Lipophilic statins inhibit growth and reduce invasiveness of human endometrial stromal cells.

PURPOSE

To compare effects of lipid-soluble statins (simvastatin, lovastatin, atorvastatin) and water-soluble statin (pravastatin) on growth and invasiveness of human endometrial stromal (HES) cells.

METHODS

Endometrial biopsies were collected during the proliferative phase from five volunteers. HES cells were isolated and cultured in the absence or in the presence of simvastatin, lovastatin, atorvastatin, and pravastatin. Effects of statins on DNA synthesis, cell viability, activity of caspases 3/7 and invasiveness were evaluated.

RESULTS

The proliferation of HES cells was significantly decreased by simvastatin (by 47-89%), lovastatin (by 46-78%), and atorvastatin (by 21-48%) in a concentration-dependent manner.
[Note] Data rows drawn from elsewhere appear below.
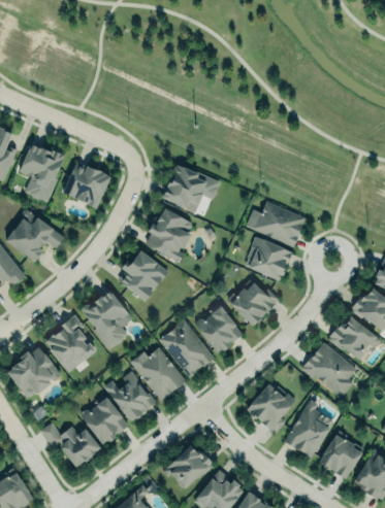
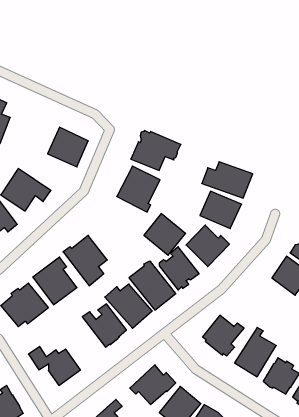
building: [19,143,64,200] -> none
building: [118,248,167,298] -> [144,214,186,255]
building: [303,341,357,398] -> none
building: [81,395,127,445] -> none

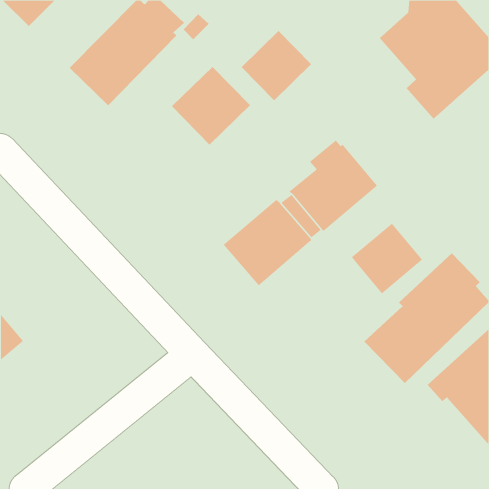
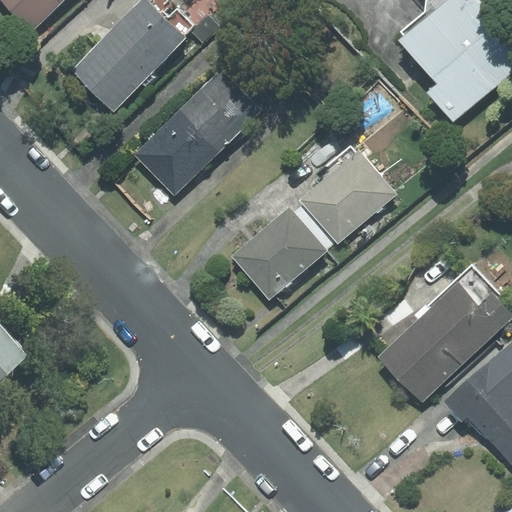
building: [241,30,312,101] -> none
building: none -> [135,111,219,195]
building: [351,223,423,294] -> none

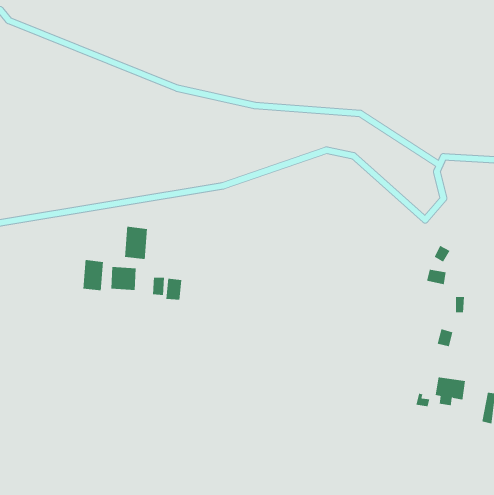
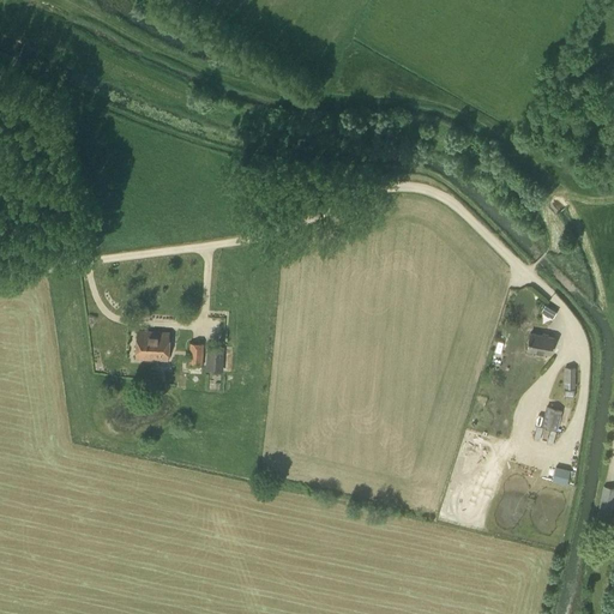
building: [124,226,148,260] -> none
building: [83,259,103,291] -> none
Activity of executioner caspases 3/7 was significantly increased by simvastatin (by 10-25%), lovastatin (by 19%) and atorvastatin (by 7-10%) in a concentration-dependent manner. The greatest effects were observed in response to simvastatin. Accounting for the effects of statins on cell number, the invasiveness of HES cells was significantly decreased in cells treated with simvastatin (by 49%), lovastatin (by 54%), and atorvastatin (by 53%). Pravastatin had little or no effects on any of the tested endpoints.

CONCLUSIONS

Present findings demonstrate that only lipid-soluble among tested statins were effective in inhibition of growth and invasiveness of HES cells. These findings may have clinical relevance in treatment of endometriosis.